» **Extract provided**:
*** Block opens ***

I'd also like to note that excepting the year my case was settled with Randolph Hospital (and everyone knows how I feel about the lies and deceptions behind that settlement), as a Pediatrician I've NEVER made anything close to "the average" primary-care-provider salary (@$162,000/year) quoted in the WSJ article that Edward cites.
Despite the smooth moves that Eblin and "the team" termed "generosity", financially I was all but DESTROYED. You don't get the years of practice-building and litigation back. And I have yet to recover.
Cone alluded to the wait locals have in seeing a physician. I've got news for him. In every Pediatric practice where I have worked . . . everywhere . . . sick children are seen the same day . . . it most certainly does NOT take seven weeks. Not-so-sick kids might have to wait a day or two, speciality evaluations generally take longer, and obviously well-checks should be scheduled in advance . . . but acutely-ill children are worked in. Fielding the phone calls (not reimbursed) and triaging these children (either through the office or to the ED if they're really, really sick) is stressful and labor-intensive. This places a tremendous day-to-day burden on Pediatricians . . . who are already the lowest on the totem pole in terms of respect and reimbursement.

*** Block closes ***

» **Task set**:
a) In the comment on pediatric practice, how soon are sick children seen in every pediatric practice where the writer has worked?
b) Set down the part of the comment on pediatric practice that opens with the words containing "Cone alluded to" and closes with "respect and reimbursement.".

» **Extracted entries**:
*** Block opens ***

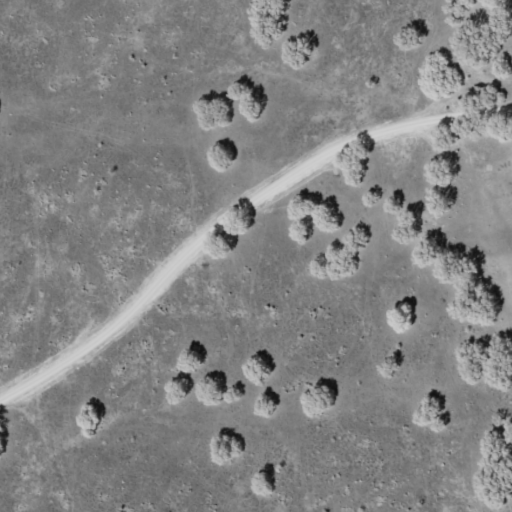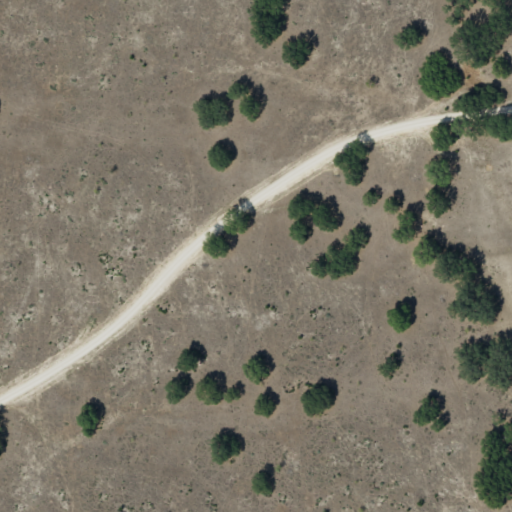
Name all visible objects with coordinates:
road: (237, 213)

*** Block closes ***
*** Block opens ***

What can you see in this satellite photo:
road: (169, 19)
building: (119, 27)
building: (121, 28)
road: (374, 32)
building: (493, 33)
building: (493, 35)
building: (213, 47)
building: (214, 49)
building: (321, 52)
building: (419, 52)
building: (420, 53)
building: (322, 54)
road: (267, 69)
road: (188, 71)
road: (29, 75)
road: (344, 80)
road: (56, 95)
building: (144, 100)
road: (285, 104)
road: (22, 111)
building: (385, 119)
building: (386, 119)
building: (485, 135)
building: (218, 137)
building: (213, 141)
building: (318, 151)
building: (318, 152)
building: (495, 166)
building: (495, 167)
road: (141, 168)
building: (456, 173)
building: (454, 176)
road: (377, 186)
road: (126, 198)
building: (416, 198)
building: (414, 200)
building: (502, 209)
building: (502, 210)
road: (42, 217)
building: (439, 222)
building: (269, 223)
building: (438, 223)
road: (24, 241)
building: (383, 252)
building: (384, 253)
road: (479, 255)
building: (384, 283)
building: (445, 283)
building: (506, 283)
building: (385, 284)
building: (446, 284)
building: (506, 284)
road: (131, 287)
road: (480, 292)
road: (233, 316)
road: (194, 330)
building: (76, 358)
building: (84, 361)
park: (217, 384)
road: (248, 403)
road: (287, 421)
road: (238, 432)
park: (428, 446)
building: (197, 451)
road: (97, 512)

*** Block closes ***

» **Per-task answers**:
a) Sick children are seen the same day.

b)
Cone alluded to the wait locals have in seeing a physician. I've got news for him. In every Pediatric practice where I have worked . . . everywhere . . . sick children are seen the same day . . . it most certainly does NOT take seven weeks. Not-so-sick kids might have to wait a day or two, speciality evaluations generally take longer, and obviously well-checks should be scheduled in advance . . . but acutely-ill children are worked in. Fielding the phone calls (not reimbursed) and triaging these children (either through the office or to the ED if they're really, really sick) is stressful and labor-intensive. This places a tremendous day-to-day burden on Pediatricians . . . who are already the lowest on the totem pole in terms of respect and reimbursement.